The skirts finally became so wide that they finally formed deep folds. Any plaster could therefore no longer be used. This shortcoming was compensated for from around 1830 with invigorating patterned fabrics: checkered, striped or floral. They were carried without feet. In the outgoing Biedermeier the sleeves finally became longer again, while the hem of the smooth, wide skirt touched the floor.

The Biedermeier hairstyles were mainly characterized by the middle parting, from which the hair, interspersed with barrettes and combs, goes wider, in order to be finally tied tightly over the middle of the head to form a high knot. The elaborate hairstyle was finally decorated with ribbons and bows. The wealthier lady or the nobles wore next to the diadem (up to 1820) in the hair in addition decorative combs and hairpins. At the end of the 1830s, however, the hair was simply styled into a chignon with side curls.

The typical headgear of that time was the barge that emerged around 1800. The hood-like hat was initially reserved for maids, but was also accepted by women in the course of the 1830s. The shoes were flat with no heel. The most common accessories included parasols, cashmere scarves and fans.

Men’s Fashion
Biedermeier men’s fashion was anything but comfortable. The fashion model from 1800 to around 1830 was the dandy, the prototype of which was the Englishman George Bryan Brummell. During this time, the male clothing was worn tight-fitting, so that many men reached for a lacing belt. The shirts had a so-called father – killer collar that constricted the neck. For this, long trousers, so-called pantalons, were worn for the first time since 1815, striped or floral vests and a frock coat or tailcoat. Headgear was the top hat. The artistically knotted tie was also important, a walking stick, gloves and a pocket watch, possibly a lorgnon. After 1820, cheekbones, upper lips and goatees were no longer considered revolutionary, but the full beard was first seen as a symbol of liberalism and later as a symbol of a social revolutionary spirit, as was the case with Karl Marx and Friedrich Hecker. Long sideburns called Favoris were indispensable at that time.

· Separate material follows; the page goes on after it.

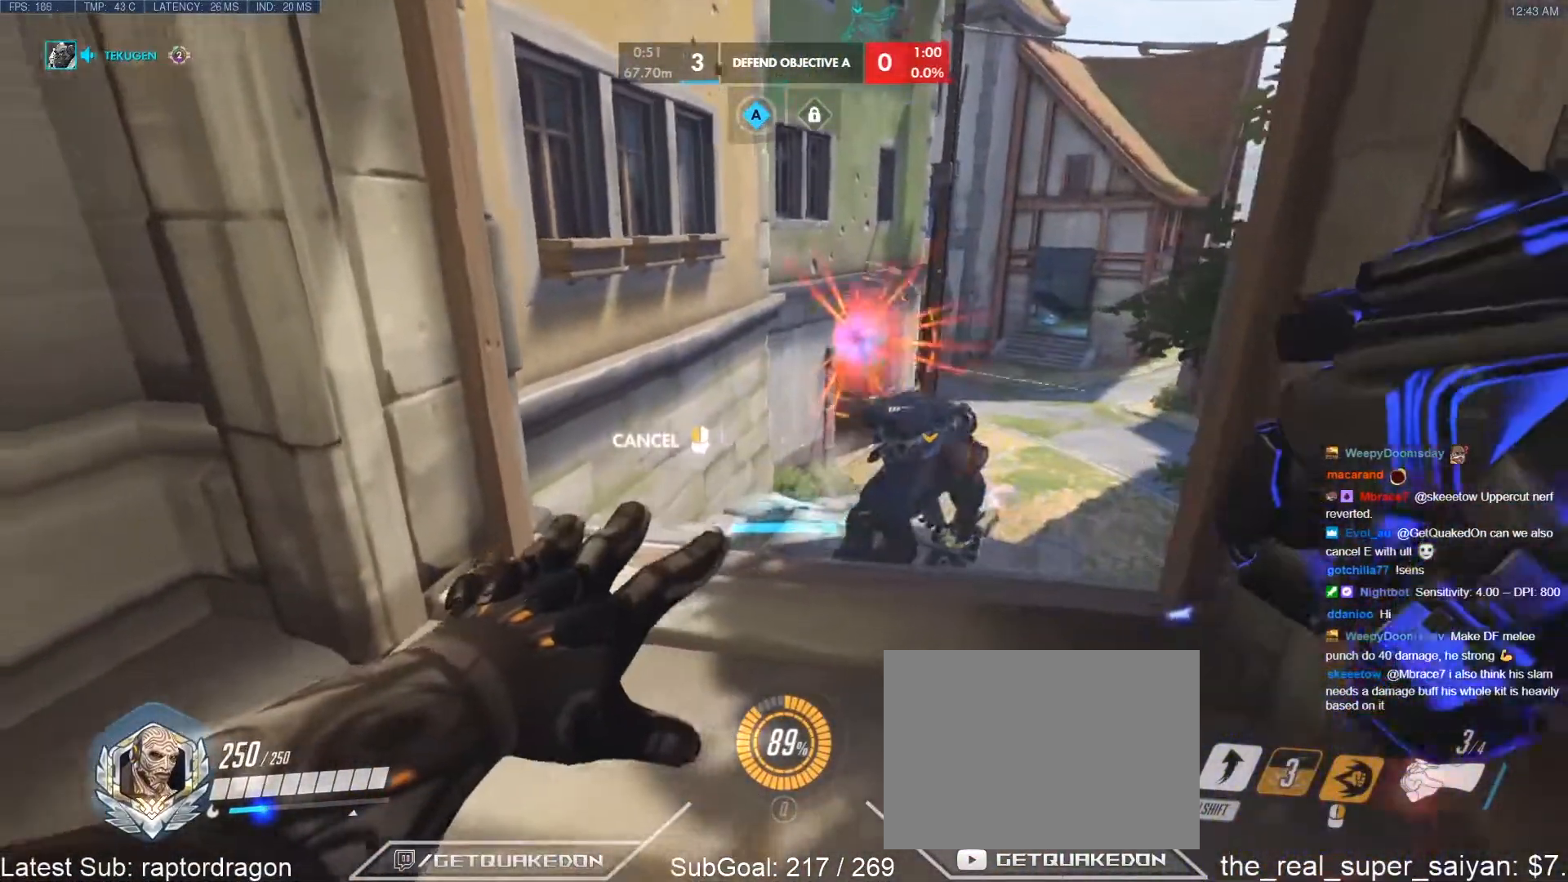
{"keys": ["w"], "events": [[50, "d", "down"], [50, "w", "down"], [100, "d", "up"], [150, "a", "down"], [283, "a", "up"]]}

The meaning and cut of tailcoat and frock coat had hardly changed since the beginning of the century. Male clothing was also worn tightly at this time, so that many men reached for a lacing belt. The shirts had a so-called father – killer collar that was tight around the neck. Long trousers (pantalons) and striped or floral vests came into fashion for the first time in 1815. The long boot had given way to the so-called ankle boot. Headgear was the top hat.

Important for the other equipment were an artfully knotted tie, a walking stick, gloves and a pocket watch, possibly a lorgnette. After 1820 were jaw, upper lip or chin beard no more than revolutionary, but the beard was the symbol of liberalism. Long sideburns called Favoris were essential during this period.